The 7 Deadly Sins of Resume Writing

  1. Never lie.

    Aside from the moral implications, if you are hired and your fabrications are found out, you can be dismissed. Depending on how large the business community is in your area, this could ruin all your local career prospects.

  2. Don't use the word "resume" on your resume.

    An employer is smart enough to figure out that s/he is reading a resume.

  3. Don't include salary information.

    Sometimes employers ask for this information. Unless you are specifically asked about salary expectations on an application, do not disclose this information.

    By listing salary information, you might be eliminated from consideration if you are asking for too much, or you may be under-compensated since you indicated that you would work for less.

  4. Don’t attach job references & testimonials.

    Usually at the end of the resume it will say, "references available upon request". This is sufficient. If an employer wishes to check references they will specifically ask for them up front. Most however, request them after the first interview. For additional information on see the References section.

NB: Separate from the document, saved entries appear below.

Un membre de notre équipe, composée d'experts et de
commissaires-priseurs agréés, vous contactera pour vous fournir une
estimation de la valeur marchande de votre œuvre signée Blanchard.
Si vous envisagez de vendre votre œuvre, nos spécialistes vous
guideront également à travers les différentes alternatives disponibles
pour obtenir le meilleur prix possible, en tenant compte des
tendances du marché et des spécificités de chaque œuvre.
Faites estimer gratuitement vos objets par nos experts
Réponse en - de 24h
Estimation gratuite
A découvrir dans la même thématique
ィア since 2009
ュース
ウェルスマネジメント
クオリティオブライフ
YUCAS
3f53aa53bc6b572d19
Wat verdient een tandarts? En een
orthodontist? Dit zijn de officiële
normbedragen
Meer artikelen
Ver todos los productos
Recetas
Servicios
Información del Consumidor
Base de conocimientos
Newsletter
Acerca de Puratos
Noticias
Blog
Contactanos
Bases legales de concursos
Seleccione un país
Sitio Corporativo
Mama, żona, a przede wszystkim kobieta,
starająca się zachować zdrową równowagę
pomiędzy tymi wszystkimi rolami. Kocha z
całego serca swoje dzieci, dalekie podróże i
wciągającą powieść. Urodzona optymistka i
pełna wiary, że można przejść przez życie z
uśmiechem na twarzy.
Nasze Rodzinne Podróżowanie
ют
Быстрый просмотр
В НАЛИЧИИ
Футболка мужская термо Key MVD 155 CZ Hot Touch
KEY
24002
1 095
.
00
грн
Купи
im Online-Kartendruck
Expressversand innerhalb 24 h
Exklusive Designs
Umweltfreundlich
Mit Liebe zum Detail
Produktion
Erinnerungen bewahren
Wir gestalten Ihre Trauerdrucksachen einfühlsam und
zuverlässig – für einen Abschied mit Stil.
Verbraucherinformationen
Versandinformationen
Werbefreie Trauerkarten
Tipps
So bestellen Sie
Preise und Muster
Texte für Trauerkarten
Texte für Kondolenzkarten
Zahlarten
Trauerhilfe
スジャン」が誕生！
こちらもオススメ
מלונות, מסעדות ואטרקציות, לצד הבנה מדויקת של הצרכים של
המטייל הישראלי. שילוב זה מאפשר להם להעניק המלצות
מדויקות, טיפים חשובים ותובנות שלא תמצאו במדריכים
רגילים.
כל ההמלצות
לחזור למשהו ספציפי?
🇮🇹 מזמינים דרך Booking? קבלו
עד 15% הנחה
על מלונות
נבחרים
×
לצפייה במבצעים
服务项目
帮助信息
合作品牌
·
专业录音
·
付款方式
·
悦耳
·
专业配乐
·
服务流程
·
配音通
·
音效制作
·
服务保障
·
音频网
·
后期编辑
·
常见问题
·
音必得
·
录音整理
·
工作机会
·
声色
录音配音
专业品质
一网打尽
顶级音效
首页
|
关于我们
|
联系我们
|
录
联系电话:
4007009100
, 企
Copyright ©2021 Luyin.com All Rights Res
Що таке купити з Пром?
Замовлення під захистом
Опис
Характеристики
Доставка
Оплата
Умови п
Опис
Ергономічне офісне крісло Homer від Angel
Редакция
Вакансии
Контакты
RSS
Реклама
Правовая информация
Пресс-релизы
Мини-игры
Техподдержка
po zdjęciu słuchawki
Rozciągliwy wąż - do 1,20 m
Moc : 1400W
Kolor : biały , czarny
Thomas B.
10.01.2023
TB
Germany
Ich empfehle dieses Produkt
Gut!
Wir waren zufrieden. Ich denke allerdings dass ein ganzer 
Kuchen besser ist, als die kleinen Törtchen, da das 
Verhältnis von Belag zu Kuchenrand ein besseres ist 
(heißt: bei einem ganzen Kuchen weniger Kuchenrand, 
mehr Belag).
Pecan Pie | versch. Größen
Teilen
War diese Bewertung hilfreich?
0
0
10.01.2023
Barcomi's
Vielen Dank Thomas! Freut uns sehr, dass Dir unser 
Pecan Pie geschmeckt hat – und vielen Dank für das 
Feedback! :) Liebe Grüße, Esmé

    Testimonials are not helpful, since you would never include negative comments. Rather focus on your experiences and achievements to show your suitability for the position. If you have written testimonials you can bring these with you to the interview.

  5. Don’t include personal statistics & photographs.

    Facts about your marital status, age, height, weight, photographs etc, are not important (unless you are applying for a modeling job) and are only invitations for discrimination.

  6. Don’t include personality profiles.

    It’s highly unlikely that anyone will portray himself or herself negatively, thus positive personality profiles do not have much influence. An employer will likely judge your personality from actually meeting you at the interview.

  7. Don’t copy someone else’s resume. Be original and creative.

    Start your resume from scratch. It is okay to look at other resumes to determine what is and is not appropriate. Writing your own resume will give you a chance to express who you truly are.

    Most importantly, this will ensure you are familiar with your resume. You don't want to be struggling to explain to an employer what you meant by a neat - sounding phrase that you copied.